SÃO PAULO, SP (FOLHAPRESS) - Ao se sentar no sofá da pousada e ouvir que o nome de seu livro em português ficou "Escute as Feras", a francesa Nastassja Martin comenta que não é exatamente isso que o título original quer dizer. Mas reconhece que era uma tradução difícil.
Em francês, a obra se chama "Croire aux Fauves". Já fica evidente a mudança do verbo "acreditar" para "escutar", mas o substantivo também não significa só "fera". Passou a simbolizar uma cor amarronzada, depois um cheiro que remete a suor animal. Então, nomeou um movimento artístico, o fauvismo.
"Minha ideia era usar uma palavra que explodiu e se reconstruiu diversas vezes ao longo dos anos, porque meu objetivo nesse livro é falar sobre metamorfose", afirma ela durante uma conversa em Paraty, no litoral fluminense, onde veio participar de uma mesa neste sábado na Flip.
No começo, ela diz, o editor queria que ela colocasse a palavra "urso" no título. "Imagina isso", diz ela com galhofa. Como muitos brasileiros sabem desde que o livro virou um pequeno fenômeno de vendas --a 34 já imprimiu quatro edições em pouco mais de um ano--, "Escute as Feras" conta de quando o rosto de Martin foi estraçalhado por um animal dessa espécie.
Mas isso é uma descrição redutora de uma obra de sofisticação insuspeita. Sim, estão ali as descrições gráficas da experiência aterradora pela qual a autora de 36 anos passou em agosto de 2015 --como a de ouvir o som de seu maxilar sendo mastigado pela fera. Mas o livro passa mais por um experimento filosófico, uma investigação existencial que qualquer outra coisa.
Boa parte da obra foi escrita a quente, ainda durante sua estada em hospitais aguardando operações que reconstruiriam seu rosto --hoje, a autora tem apenas cicatrizes discretas na região inferior da bochecha, que você só nota se souber o que procurar.
Mas a mudança que Martin descreve ao longo do livro é muito menos estética que interior. Naquele dia, escreve ela, "o acontecimento não é: um urso ataca uma antropóloga francesa em algum lugar nas montanhas de Kamchátka", na Sibéria. "O acontecimento é: um urso e uma mulher se encontram e as fronteiras entre os mundos implodem."

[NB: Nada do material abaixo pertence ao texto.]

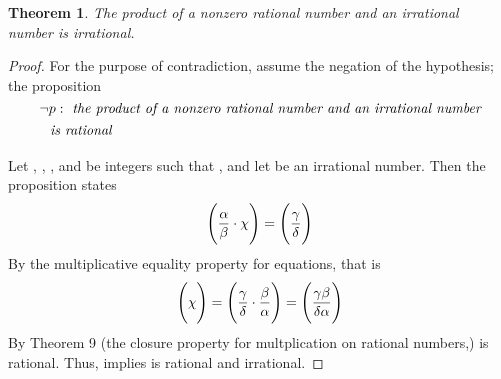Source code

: \documentclass[preview]{standalone}
\newtheorem{theorem}{Theorem}
\begin{document}
\begin{theorem} %
    The product of a nonzero rational number and an irrational\\number is 
    irrational.
\end{theorem}

\begin{proof}
    For the purpose of contradiction, assume the negation of the hypothesis; 
    the proposition 
        $$\lnot p : \emph{ the product of a nonzero rational number and an 
        irrational number}$$
        $\indent \indent \emph{is rational}$
        \\ \\
    Let \bm{$\alpha$}, \bm{$\beta$}, \bm{$\gamma$}, and \bm{$\delta$} be integers such that 
    , and let \bm{$\chi$} be an irrational number. 
    Then the proposition  states 
    \begin{equation*}
        \Bigg(
            \frac{\alpha}{\beta} \space \cdot \space \chi 
        \Bigg)
            = 
        \Bigg(
            \frac{\gamma}{\delta}
        \Bigg)
    \end{equation*}    
    By the multiplicative equality property for equations, that is
    \begin{equation*}
        \Bigg(
            \chi
        \Bigg) 
            = 
        \Bigg(
            \frac{\gamma}{\delta} \space \cdot \space \frac{\beta}{\alpha} 
        \Bigg)
            =
        \Bigg( 
            \frac{\gamma\beta}{\delta\alpha}
        \Bigg)
    \end{equation*}
    By Theorem 9 (the closure property for multplication on rational numbers,) 
    \bm{$\chi$} is rational. 
    Thus,  implies \bm{$\chi$} is rational and irrational.
\end{proof}
\end{document}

A autora passa a elaborar uma nova existência a partir da "reviravolta de sua vida". Sente que ela e o predador que a desfigurou se fundiram numa entidade recém-criada, e o livro soa como uma tentativa menos de recriar o que aconteceu do que elaborar quem é essa nova pessoa.
Por isso tanto de suas páginas são escritas num tom desenfreado de febre da selva. "Vivemos conscientemente na ilusão da eternidade, porque sabemos muito bem que, num instante, tudo aquilo que desde sempre conhecemos vai se desmanchar, se recompor, aqui ou ali, vai se metamorfosear e se tornar esse algo de inapreensível do qual não poderemos assumir mais nada."
Em diversos momentos da narrativa, Martin afirma temer por sua saúde mental. "Esse medo de ficar maluco ao encontrar um animal é muito frequente na comunidade em que trabalho", afirma ela. "Quando você vai caçar, tem que seduzir o animal até você para matá-lo. Tem que se identificar com ele, apagar as fronteiras entre você e ele. O problema é que, nesse processo, você pode se perder."
São comuns as histórias de caçadores que enlouquecem após se perderem na mente do animal, diz ela. O caso dela foi ainda mais extremo, e o livro pode ser lido como seu esboço de novas fronteiras para uma personalidade fraturada junto com o crânio.
A escritora diz que a editora que lançou seus trabalhos de antropologia se ofereceu para publicar "Escute as Feras". Ela recusou e foi para uma editora que chama de "mais literária". "Precisava fazer isso fora das convenções da escrita acadêmica. Queria escrever de forma onírica, que fosse sensível e real."
E o próprio processo literário mudou sua perspectiva. "Percebi o quando amei escrever desse jeito. Pessoas ficaram tocadas pela história. Recebi mensagens de gente internada em hospitais que se sentiu acompanhada pelo livro, em seu estado próprio de metamorfose. Percebi como as palavras podem ser poderosas."